Saved entries:
::::

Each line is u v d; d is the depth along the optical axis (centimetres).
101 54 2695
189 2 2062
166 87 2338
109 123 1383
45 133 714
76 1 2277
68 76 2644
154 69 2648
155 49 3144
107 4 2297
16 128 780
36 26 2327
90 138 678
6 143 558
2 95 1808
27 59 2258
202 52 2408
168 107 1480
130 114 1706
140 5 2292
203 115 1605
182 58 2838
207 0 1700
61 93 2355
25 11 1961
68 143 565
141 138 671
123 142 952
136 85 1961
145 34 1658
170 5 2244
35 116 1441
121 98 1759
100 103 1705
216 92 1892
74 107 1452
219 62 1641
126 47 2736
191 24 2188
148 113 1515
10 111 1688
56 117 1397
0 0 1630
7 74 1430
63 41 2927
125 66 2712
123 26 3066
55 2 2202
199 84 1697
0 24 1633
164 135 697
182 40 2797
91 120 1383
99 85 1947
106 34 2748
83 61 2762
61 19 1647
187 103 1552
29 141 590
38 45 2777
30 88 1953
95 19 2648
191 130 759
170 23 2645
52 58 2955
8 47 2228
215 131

::::

WHAT THIS TASK INVOLVES> The records above should be repeated in full, exactly as given.

OUTPUT FOR THIS TASK>
Each line is u v d; d is the depth along the optical axis (centimetres).
101 54 2695
189 2 2062
166 87 2338
109 123 1383
45 133 714
76 1 2277
68 76 2644
154 69 2648
155 49 3144
107 4 2297
16 128 780
36 26 2327
90 138 678
6 143 558
2 95 1808
27 59 2258
202 52 2408
168 107 1480
130 114 1706
140 5 2292
203 115 1605
182 58 2838
207 0 1700
61 93 2355
25 11 1961
68 143 565
141 138 671
123 142 952
136 85 1961
145 34 1658
170 5 2244
35 116 1441
121 98 1759
100 103 1705
216 92 1892
74 107 1452
219 62 1641
126 47 2736
191 24 2188
148 113 1515
10 111 1688
56 117 1397
0 0 1630
7 74 1430
63 41 2927
125 66 2712
123 26 3066
55 2 2202
199 84 1697
0 24 1633
164 135 697
182 40 2797
91 120 1383
99 85 1947
106 34 2748
83 61 2762
61 19 1647
187 103 1552
29 141 590
38 45 2777
30 88 1953
95 19 2648
191 130 759
170 23 2645
52 58 2955
8 47 2228
215 131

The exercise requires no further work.